Scan the material for the word "ankle" and copy each line where it occurs.

--- RECORDS SUPPLIED Enclosed Below ---

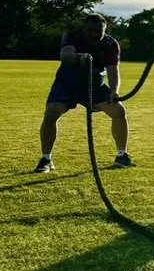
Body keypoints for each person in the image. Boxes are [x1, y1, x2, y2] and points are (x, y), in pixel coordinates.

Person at [34, 13, 134, 173]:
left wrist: (114, 91)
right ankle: (46, 159)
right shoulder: (72, 36)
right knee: (51, 113)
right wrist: (78, 57)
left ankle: (122, 155)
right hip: (67, 83)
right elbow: (65, 56)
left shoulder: (110, 43)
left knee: (119, 111)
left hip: (94, 85)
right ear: (83, 28)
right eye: (90, 30)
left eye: (98, 31)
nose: (94, 34)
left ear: (105, 30)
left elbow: (113, 70)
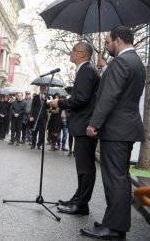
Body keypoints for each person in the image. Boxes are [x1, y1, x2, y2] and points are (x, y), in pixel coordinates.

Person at [80, 27, 145, 240]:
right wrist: (107, 69)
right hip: (125, 128)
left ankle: (114, 229)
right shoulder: (136, 62)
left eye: (107, 42)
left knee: (115, 180)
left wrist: (94, 123)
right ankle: (113, 222)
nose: (106, 46)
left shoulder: (121, 62)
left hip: (116, 130)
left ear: (118, 40)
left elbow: (110, 96)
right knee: (120, 178)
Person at [48, 42, 99, 216]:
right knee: (82, 167)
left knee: (85, 167)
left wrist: (60, 102)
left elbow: (82, 99)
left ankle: (81, 204)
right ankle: (78, 199)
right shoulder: (85, 70)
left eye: (74, 50)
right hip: (83, 124)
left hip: (85, 125)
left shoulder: (86, 70)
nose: (71, 53)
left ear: (83, 54)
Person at [30, 85, 48, 150]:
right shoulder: (35, 97)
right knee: (34, 131)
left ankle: (39, 144)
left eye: (44, 89)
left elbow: (48, 107)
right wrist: (31, 116)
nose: (43, 90)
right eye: (42, 89)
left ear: (45, 90)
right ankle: (33, 144)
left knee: (42, 132)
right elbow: (32, 107)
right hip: (36, 117)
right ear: (40, 89)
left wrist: (47, 102)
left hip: (43, 118)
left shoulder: (46, 98)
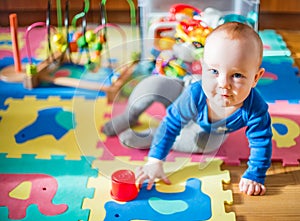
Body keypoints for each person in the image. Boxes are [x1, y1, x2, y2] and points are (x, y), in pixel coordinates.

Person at [135, 22, 273, 196]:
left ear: (256, 78)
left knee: (208, 144)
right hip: (186, 101)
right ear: (203, 67)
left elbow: (261, 141)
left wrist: (255, 174)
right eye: (214, 71)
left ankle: (150, 136)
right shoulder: (195, 94)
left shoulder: (256, 109)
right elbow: (171, 123)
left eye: (237, 75)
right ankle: (136, 126)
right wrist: (154, 161)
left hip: (210, 128)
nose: (223, 84)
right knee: (154, 95)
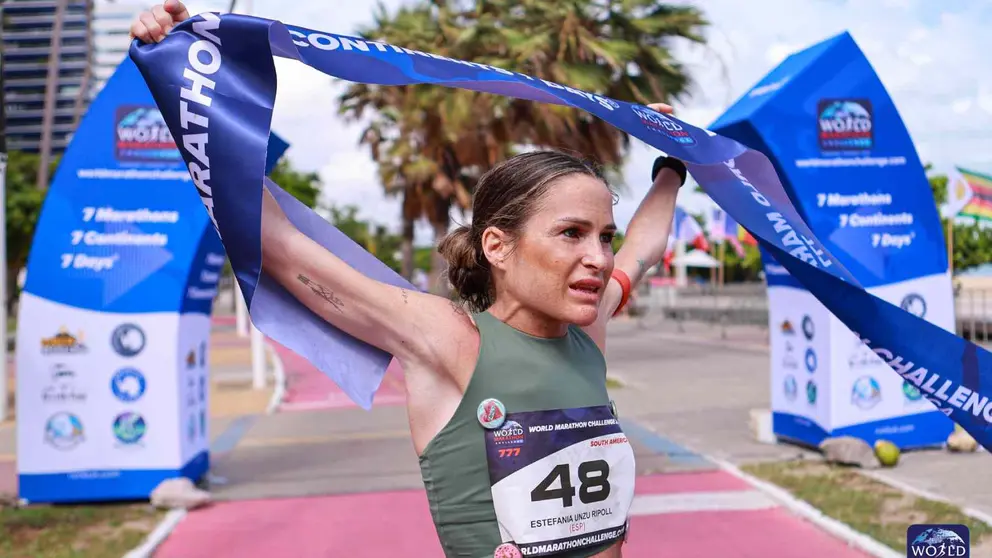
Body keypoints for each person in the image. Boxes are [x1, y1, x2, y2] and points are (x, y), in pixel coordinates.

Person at [132, 3, 687, 556]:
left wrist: (673, 166)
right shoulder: (450, 339)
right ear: (497, 245)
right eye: (572, 233)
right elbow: (279, 244)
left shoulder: (588, 333)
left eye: (603, 236)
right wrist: (182, 89)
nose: (598, 257)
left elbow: (642, 250)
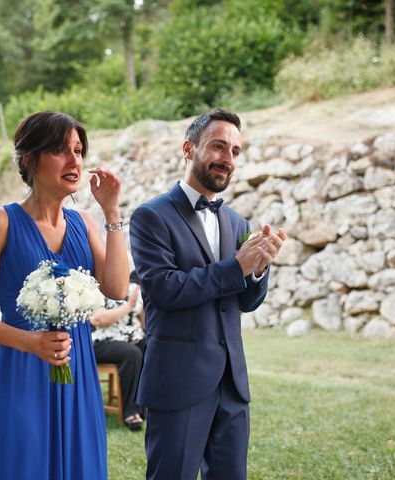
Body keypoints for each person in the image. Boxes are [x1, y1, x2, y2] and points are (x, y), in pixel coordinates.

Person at [0, 111, 129, 479]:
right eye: (59, 150)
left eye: (78, 150)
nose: (74, 161)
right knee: (23, 465)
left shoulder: (84, 222)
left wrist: (111, 211)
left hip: (78, 365)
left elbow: (116, 288)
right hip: (20, 371)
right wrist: (28, 341)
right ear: (29, 159)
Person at [130, 108, 286, 480]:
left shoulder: (237, 222)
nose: (227, 159)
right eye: (218, 147)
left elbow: (245, 302)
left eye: (235, 151)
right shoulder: (150, 216)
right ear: (189, 148)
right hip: (178, 381)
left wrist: (259, 268)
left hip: (232, 384)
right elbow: (164, 290)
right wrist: (237, 267)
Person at [91, 272, 145, 431]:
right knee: (132, 353)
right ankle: (131, 412)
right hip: (102, 340)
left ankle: (148, 406)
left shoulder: (135, 288)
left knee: (152, 347)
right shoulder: (97, 289)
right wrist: (127, 306)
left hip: (131, 336)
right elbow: (98, 320)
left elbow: (143, 324)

--- End of Enclosed RECORDS SUPPLIED ---

* **SOLUTION FOR THIS PROBLEM**
right ankle: (46, 159)
left ankle: (122, 155)
left ankle: (114, 229)
right ankle: (113, 222)
left ankle: (81, 204)
right ankle: (78, 199)
left ankle: (39, 144)
right ankle: (33, 144)
left ankle: (150, 136)
right ankle: (136, 126)
right ankle: (131, 412)
left ankle: (148, 406)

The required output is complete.